Dark/Light Mode

Kasus Korupsi Proyek Iklan BJB, KPK Bongkar Modus TSK Pinjam Bendera

Rabu, 25 Februari 2026 06:55 WIB
Juru Bicara KPK Budi Prasetyo. (Foto: M Wahyudin/RM)
Juru Bicara KPK Budi Prasetyo. (Foto: M Wahyudin/RM)

RM.id  Rakyat Merdeka - Komisi Pemberantasan Korupsi (KPK) mengungkapkan modus pinjam bendera dalam perkara dugaan korupsi pengadaan iklan di Bank Jawa Barat dan Banten (BJB). Perkara ini turut menyeret mantan Gubernur Jawa Barat Ridwan Kamil alias RK.

Juru Bicara KPK Budi Prasetyo mengatakan, pengungkapan modus tersebut dari hasil pemeriksaan para saksi perkara ini. Pemeriksaan saksi-saksi dimaksud terkait adanya praktik pengondisian pekerjaan di BJB. 

“Salah satunya dengan modus pinjam bendera, sehingga pihak-pihak yang bisa masuk untuk mengerjakan proyek-proyek ataupun pekerjaan di BJB ini ya sudah ada pihak-pihak yang melakukan pengkondisian,” kata Budi kepada wartawan di Gedung Merah Putih KPK, Jakarta Selatan, Selasa (24/2/2026) petang. 

Karenanya, penyidik bakal menelusuri pihak-pihak yang diduga melakukan pengkondisian tersebut. 

Baca juga : Ribuan P3K Tidak Dapat THR, Bupati Kudus Imbau ASN Donasi Sukarela

Dan menurut Budi, para saksi telah memberikan keterangan yang dibutuhkan penyidik. Termasuk sejumlah dokumen yang diperlukan. “Tentu keterangan dari saksi yang hadir hari ini membantu penyidik untuk kemudian mengungkap dan membuka perkara ini menjadi lebih terang,” imbuhnya. 

Adapun penyidik memeriksa dua orang saksi dalam perkara ini yang berasal dari perusahaan jasa penempatan iklan, yakni SYT dan LV selaku pegawai PT BSCA. Pemeriksaannya di Gedung Merah Putih KPK pada Selasa (24/2/2026). 

Sebelumnya, KPK mengungkapkan juga tengah menelusuri aktivitas mantan Gubernur Jawa Barat (Jabar) Ridwan Kamil alias RK di luar negeri. Termasuk soal adanya penukaran uang yang mencapai miliaran rupiah. 

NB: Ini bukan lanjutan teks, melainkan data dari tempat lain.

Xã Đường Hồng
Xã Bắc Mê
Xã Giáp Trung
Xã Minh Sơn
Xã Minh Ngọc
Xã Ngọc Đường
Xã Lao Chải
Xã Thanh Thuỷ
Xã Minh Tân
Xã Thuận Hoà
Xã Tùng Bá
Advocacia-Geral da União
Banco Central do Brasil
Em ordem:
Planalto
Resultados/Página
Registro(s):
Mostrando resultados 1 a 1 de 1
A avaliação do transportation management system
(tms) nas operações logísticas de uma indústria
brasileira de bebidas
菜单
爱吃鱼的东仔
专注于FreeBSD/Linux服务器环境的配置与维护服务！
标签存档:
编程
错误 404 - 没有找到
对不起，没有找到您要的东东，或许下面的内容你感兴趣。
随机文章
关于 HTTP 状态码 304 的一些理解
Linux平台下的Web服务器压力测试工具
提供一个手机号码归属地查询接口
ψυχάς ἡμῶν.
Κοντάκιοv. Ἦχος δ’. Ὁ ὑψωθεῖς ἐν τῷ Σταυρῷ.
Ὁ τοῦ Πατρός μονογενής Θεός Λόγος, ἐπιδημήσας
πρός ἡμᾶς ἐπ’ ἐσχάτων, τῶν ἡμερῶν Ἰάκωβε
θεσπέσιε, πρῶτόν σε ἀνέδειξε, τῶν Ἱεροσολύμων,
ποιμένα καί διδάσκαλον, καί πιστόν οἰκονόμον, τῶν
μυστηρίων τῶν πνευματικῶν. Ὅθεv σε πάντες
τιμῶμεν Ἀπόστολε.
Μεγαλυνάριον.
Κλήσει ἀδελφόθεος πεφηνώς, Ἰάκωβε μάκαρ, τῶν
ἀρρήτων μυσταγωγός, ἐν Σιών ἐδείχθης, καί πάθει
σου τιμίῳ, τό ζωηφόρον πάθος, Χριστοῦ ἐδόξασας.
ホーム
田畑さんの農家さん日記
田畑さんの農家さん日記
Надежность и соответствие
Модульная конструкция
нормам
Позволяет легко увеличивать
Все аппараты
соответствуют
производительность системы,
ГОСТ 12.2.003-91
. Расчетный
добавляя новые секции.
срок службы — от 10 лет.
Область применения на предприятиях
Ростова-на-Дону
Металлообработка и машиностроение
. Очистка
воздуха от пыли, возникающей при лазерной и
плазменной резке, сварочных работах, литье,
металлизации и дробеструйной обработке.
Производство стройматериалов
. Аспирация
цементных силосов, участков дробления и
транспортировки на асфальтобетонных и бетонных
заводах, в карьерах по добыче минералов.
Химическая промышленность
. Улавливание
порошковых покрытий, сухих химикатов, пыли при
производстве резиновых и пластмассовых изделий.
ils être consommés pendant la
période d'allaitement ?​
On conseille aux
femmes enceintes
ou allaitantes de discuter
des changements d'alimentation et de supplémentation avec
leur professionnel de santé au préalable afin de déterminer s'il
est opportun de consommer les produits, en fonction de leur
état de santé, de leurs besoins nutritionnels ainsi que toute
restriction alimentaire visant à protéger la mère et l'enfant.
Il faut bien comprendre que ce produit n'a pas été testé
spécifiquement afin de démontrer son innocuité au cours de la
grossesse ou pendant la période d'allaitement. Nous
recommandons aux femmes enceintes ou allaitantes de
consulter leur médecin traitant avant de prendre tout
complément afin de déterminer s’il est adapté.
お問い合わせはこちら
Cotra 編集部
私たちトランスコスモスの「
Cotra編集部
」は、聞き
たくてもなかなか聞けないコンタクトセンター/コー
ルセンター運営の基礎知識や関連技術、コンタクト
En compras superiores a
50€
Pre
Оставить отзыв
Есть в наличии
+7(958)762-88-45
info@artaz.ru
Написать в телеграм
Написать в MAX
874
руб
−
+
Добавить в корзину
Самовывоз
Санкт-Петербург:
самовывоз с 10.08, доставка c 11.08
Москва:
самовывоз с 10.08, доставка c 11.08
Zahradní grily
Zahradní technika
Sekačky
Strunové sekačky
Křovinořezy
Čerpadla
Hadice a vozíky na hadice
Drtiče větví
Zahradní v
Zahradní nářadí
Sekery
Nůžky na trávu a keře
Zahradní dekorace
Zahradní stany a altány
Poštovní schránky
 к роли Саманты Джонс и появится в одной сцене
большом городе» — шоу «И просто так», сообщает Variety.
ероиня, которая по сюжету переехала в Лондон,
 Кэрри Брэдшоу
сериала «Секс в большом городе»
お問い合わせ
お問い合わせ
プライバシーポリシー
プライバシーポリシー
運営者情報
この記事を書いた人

Juru Bicara KPK Budi Prasetyo menerangkan, penyidik mendalami komunikasi yang dilakukan RK dengan pihak BJB. Sehingga saat ini fokus pemeriksaan telah bergeser. 

Baca juga : Klaim Arif Dan Bijaksana, Golkar Usulkan Ambang Batas Parlemen 5 Persen

“Jadi, selain kita fokus di klaster satu, terkait dengan dugaan penyimpangan, pengondisian dalam proses pengadaan iklan, penyidik juga paralel, intens berkoordinasi dengan pihak auditor negara, dalam hal ini BPK,” ungkapnya kepada wartawan di Gedung Merah Putih KPK, Jakarta Selatan, Jumat (30/1/2026) malam. 

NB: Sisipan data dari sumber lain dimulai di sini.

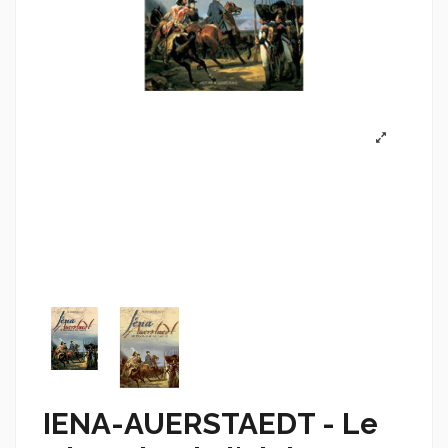
IENA-AUERSTAEDT - Le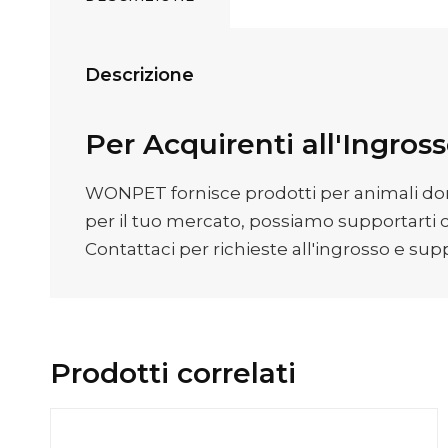
Descrizione
Per Acquirenti all'Ingros
WONPET fornisce prodotti per animali domest
per il tuo mercato, possiamo supportarti 
Contattaci per richieste all'ingrosso e sup
Prodotti correlati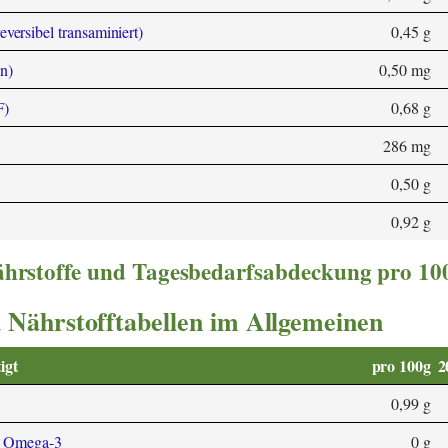
eversibel transaminiert)
0,45 g
n)
0,50 mg
F)
0,68 g
286 mg
0,50 g
0,92 g
nährstoffe und Tagesbedarfsabdeckung pro 10
 Nährstofftabellen im Allgemeinen
igt
pro 100g
2
0,99 g
3 Omega-3
0 g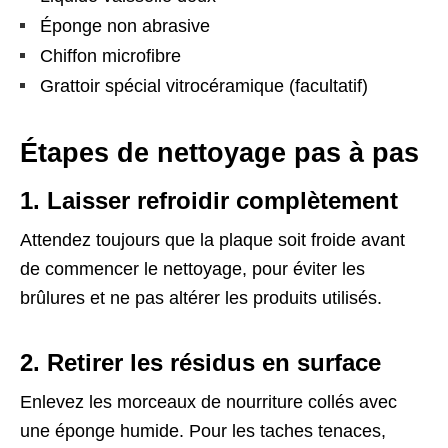
Éponge non abrasive
Chiffon microfibre
Grattoir spécial vitrocéramique (facultatif)
Étapes de nettoyage pas à pas
1. Laisser refroidir complètement
Attendez toujours que la plaque soit froide avant
de commencer le nettoyage, pour éviter les
brûlures et ne pas altérer les produits utilisés.
2. Retirer les résidus en surface
Enlevez les morceaux de nourriture collés avec
une éponge humide. Pour les taches tenaces,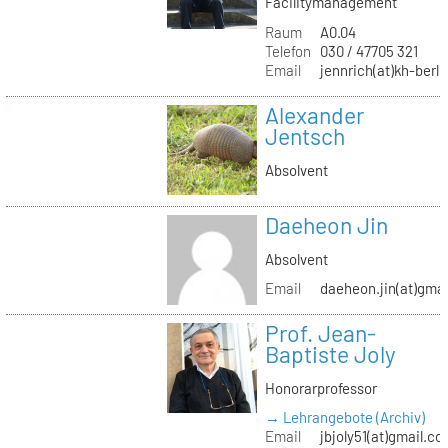
Facilitymanagement
Raum
A0.04
Telefon
030 / 47705 321
Email
jennrich(at)kh-berli
Alexander
Jentsch
Absolvent
Daeheon Jin
Absolvent
Email
daeheon.jin(at)gma
Prof. Jean-
Baptiste Joly
Honorarprofessor
→ Lehrangebote (Archiv)
Email
jbjoly51(at)gmail.c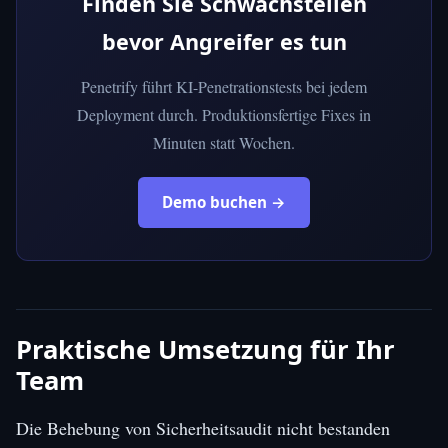
Finden Sie Schwachstellen
bevor Angreifer es tun
Penetrify führt KI-Penetrationstests bei jedem
Deployment durch. Produktionsfertige Fixes in
Minuten statt Wochen.
Demo buchen →
Praktische Umsetzung für Ihr
Team
Die Behebung von Sicherheitsaudit nicht bestanden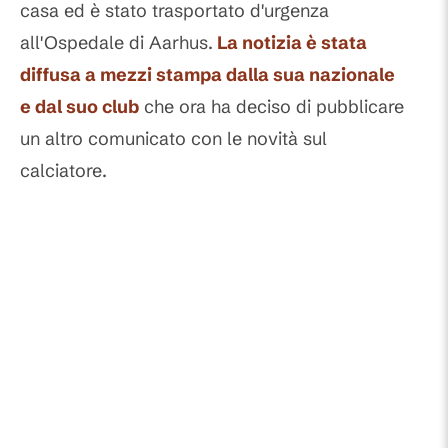
casa ed è stato trasportato d'urgenza
all'Ospedale di Aarhus.
La notizia è stata
diffusa a mezzi stampa dalla sua nazionale
e dal suo club
che ora ha deciso di pubblicare
un altro comunicato con le novità sul
calciatore.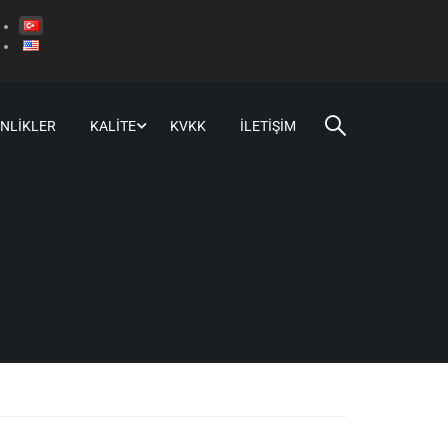
INLIKLER
KALITE
KVKK
İLETIŞIM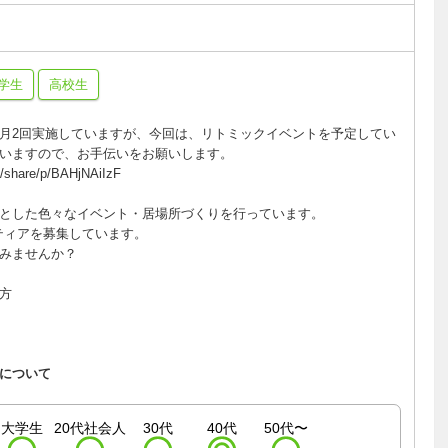
学生
高校生
月2回実施していますが、今回は、リトミックイベントを予定してい
いますので、お手伝いをお願いします。
m/share/p/BAHjNAiIzF
とした色々なイベント・居場所づくりを行っています。
ティアを募集しています。
みませんか？
方
について
大学生
20代社会人
30代
40代
50代〜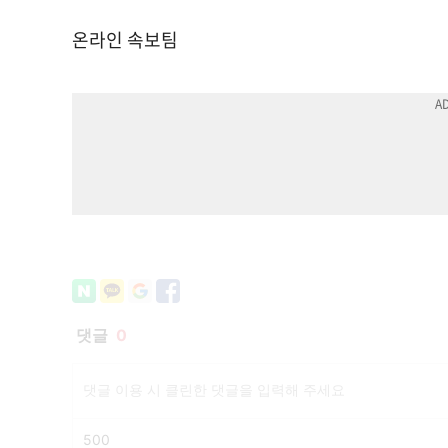
온라인 속보팀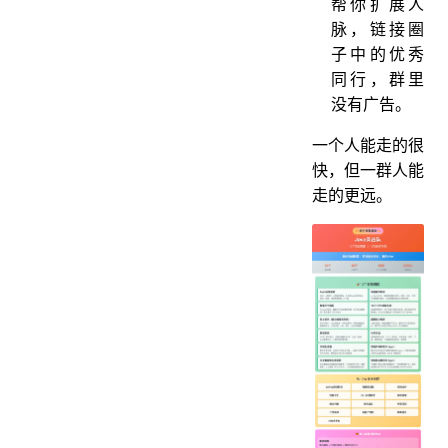
帮你扩展人
脉，链接圈
子中的优秀
同行，群里
没有广告。
一个人能走的很
快，但一群人能
走的更远。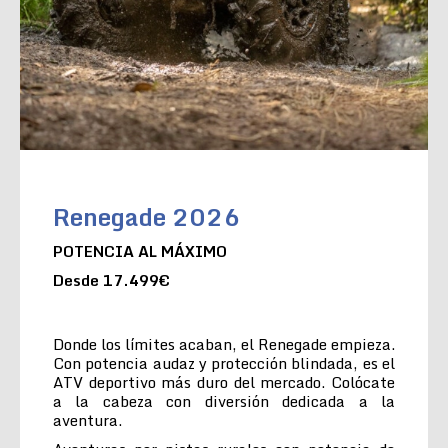
Renegade 2026
POTENCIA AL MÁXIMO
Desde 17.499€
Donde los límites acaban, el Renegade empieza.
Con potencia audaz y protección blindada, es el
ATV deportivo más duro del mercado. Colócate
a la cabeza con diversión dedicada a la
aventura.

Kata Budi menambahkan, untuk klaster kedua, penyidik menelusuri komunikasi RK saat masih menjabat Gubernur Jabar dengan Bank BJB. Kemudian mendalami kegiatan-kegiatan RK, baik di dalam negeri maupun di luar negeri. 

“Termasuk bersama siapa saja, kepentingannya untuk apa saja, dan juga sumber pembiayaannya,” imbuhnya. 

Budi memastikan, terkait adanya aktivitas RK di luar negeri pun tengah ditelusuri. Karenanya, KPK turut mendalami soal adanya penukaran uang yang dilakukan. 

Baca juga : BSI Bidik 1 Juta Nasabah Generasi Milenial & Gen Z

“Di mana dalam periode 2021 sampai 2024, sejauh ini kami meng-capture ada dugaan penukaran mata uang asing rupiah yang nilainya juga mencapai miliaran rupiah,” bebernya. 
 Selanjutnya 

Update berita dan artikel RM.ID menarik lainnya di Google News

Dapatkan juga update berita pilihan dan breaking news setiap hari dari RM.id. Mari bergabung di Grup Telegram "Rakyat Merdeka News Update", caranya klik link https://t.me/officialrakyatmerdeka kemudian join. Anda harus install aplikasi Telegram terlebih dulu di ponsel.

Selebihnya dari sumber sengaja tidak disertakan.